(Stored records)
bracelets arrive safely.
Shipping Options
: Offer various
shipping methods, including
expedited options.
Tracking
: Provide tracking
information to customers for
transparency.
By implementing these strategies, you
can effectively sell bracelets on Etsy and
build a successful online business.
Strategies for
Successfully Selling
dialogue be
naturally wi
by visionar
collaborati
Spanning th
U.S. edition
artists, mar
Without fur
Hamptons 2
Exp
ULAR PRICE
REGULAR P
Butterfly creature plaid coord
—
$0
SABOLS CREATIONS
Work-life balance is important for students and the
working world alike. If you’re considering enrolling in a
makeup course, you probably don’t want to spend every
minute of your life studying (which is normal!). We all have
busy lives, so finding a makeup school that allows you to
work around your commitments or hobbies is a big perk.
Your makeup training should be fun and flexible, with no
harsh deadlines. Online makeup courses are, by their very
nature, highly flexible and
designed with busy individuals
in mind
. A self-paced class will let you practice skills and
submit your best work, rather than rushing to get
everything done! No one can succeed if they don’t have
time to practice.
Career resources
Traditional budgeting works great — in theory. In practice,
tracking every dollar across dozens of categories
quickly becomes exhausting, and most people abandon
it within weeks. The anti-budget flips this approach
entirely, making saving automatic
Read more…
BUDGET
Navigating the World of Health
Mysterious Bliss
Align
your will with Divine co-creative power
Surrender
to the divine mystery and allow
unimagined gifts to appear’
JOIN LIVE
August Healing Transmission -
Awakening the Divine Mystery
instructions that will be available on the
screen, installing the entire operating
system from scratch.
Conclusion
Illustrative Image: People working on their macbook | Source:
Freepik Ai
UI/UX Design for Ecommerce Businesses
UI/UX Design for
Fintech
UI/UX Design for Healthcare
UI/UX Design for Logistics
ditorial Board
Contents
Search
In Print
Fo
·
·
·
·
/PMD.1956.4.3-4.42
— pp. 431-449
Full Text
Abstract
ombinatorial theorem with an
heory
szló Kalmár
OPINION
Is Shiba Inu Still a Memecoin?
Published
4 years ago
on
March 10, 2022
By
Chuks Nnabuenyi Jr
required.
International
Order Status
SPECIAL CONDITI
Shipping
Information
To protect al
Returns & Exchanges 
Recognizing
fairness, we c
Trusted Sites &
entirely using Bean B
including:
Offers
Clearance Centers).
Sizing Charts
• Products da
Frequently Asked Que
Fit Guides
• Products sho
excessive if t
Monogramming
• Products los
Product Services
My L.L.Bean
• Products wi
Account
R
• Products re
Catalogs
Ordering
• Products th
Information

### YOUR TASK
Word for word, restate the lines running from the one containing "Sizing Charts" through the final line of the records above, and nothing besides.

### ANSWER TO THIS TASK
Sizing Charts
• Products da
Frequently Asked Que
Fit Guides
• Products sho
excessive if t
Monogramming
• Products los
Product Services
My L.L.Bean
• Products wi
Account
R
• Products re
Catalogs
Ordering
• Products th
Information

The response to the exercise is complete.